Jam sudah lewat tengah malam ketika ojek berhenti di lampu merah jalan baru, TB Simatupang. Aku turun disini dan lanjut dengan angkot atau koantas bima kalau masih ada. Sekitar 40 menit sampai sejam lagi baru sampai ke rumahku di bilangan pondok gede.

"Berapa be?" tanyaku pendek.
"Yah terserah aje deh, dikasi nye berape...," abang tukang ojek berlagak pilon.
"Ya udeh goceng ye?" aku menyodorkan lima lembar ribuan lusuh padanya sesuai pesan Dhias pacar temanku.
"Makasih ye." abang ojek segera berlalu.

Aku berlari kecil menyeberang ke tepi jalan ke arah Kampung Rambutan. Sebuah angkot koasi coklat jurusan Kampung Rambutan-Kranggan ngetem menungguku. Di jalan baru, mendekati tengah malam tidak ada angkutan resmi yang beroperasi lagi. Jadi meski jalur ini bukan trayeknya, hanya angkot2 seperti ini yang dapat menolong penumpang yang pulang malam sepertiku.
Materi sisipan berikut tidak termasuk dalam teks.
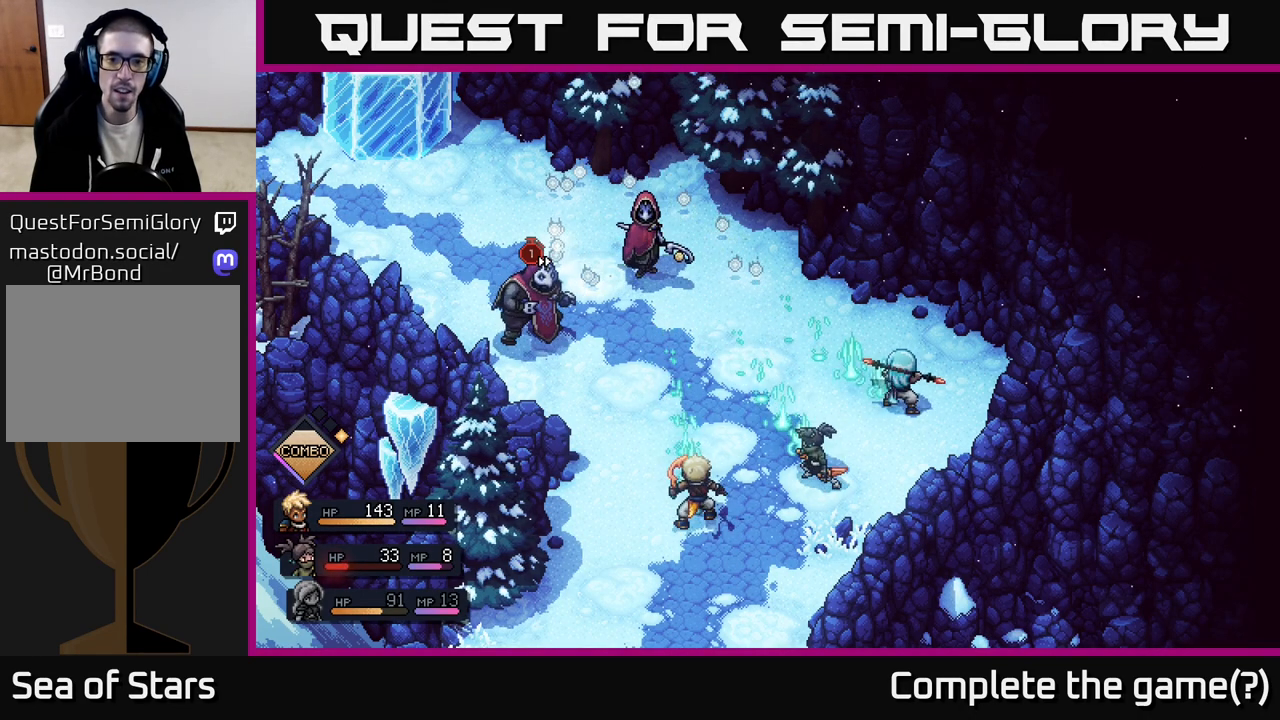
{"buttons": [], "left_stick": "center", "right_stick": "center", "events": [[367, "A", "up"]]}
Aku langsung melompat kedalam. Tak banyak penumpang di dalamnya. Dua orang yang kelihatannya satpam, pengemudi taksi, seorang pemuda keturunan seorang bapak setengah baya, aku dan satu atau dua orang lagi di samping sopir. Aku duduk diam dipojok mendengarkan percakapan pemuda keturunan tadi dengan si abang setengah baya tadi.

"Oh abang dari Medan? Saya juga dari Medan Bang, maksud saya Papi saya aslinya dari Medan" kata si pemuda keturunan tadi. Sebut saja namanya Acoy.
"Oh ya? Medannya mana?".
"Wah saya kurang tau namanya. Papi saya sudah meninggal sejak saya kecil sih. Saya juga belum pernah ke Medan" jawab acoy.
"Yah pulanglah ke Medan sekali2. Ziarah ke makam orang tua. Murah kok ke Medan sekarang ini. Abang bulan lalu habis ke Medan sekeluarga, naik bis dari UKI cuma 100 ribu seorang. Tengok lah orang tua" si abang menyarankan. Wajahnya tampak seperti orang melayu, putih dan tidak keras seperti wajah orang batak.
"Pengen sih, abang saya sih udah pernah semua kesana. Katanya naik pesawat sekarang juga murah ya..?" Acoy setengah bertanya meski kelihatannya sudah tau jawabannya.
"Ya lumayan murah. Paling 300 ribu sekali jalan. Setahun sekali boleh lah tengok makam orang tua. Saya pun makam orang tua semuanya di sana. Sekeluarga hanya abang ini yang merantau ke Jakarta."
"Suatu saat pasti saya kesana bang. Ngomong-ngomong abang sudah lama jualan di ciputat? Jualannya di kios pasar"
"Ah nggak, abang jualan di kaki lima, di semacam emper begitulah. Tapi yah sudah lama sekali. Ada barangkali 20 tahun. Sejak masih bujangan."
"Laris bang? Trus kalo kulakan dimana? Di Mauk?" Acoy ingin tau.
"Lumayan juga namanya juga dagang. Kadang sepi, kadang kalo lagi laris pernah juga dapat 6 juta sehari. Kalo gitu malam saya langsung pergi ke Bandung. Nggak sempat ganti pakaian lagi saya. Kalo tangerang itu sepatu olah raga, ambilnya ke daerah cikupa. Kalo Mauk dulu, sekarang kejauhan lah ke Mauk itu."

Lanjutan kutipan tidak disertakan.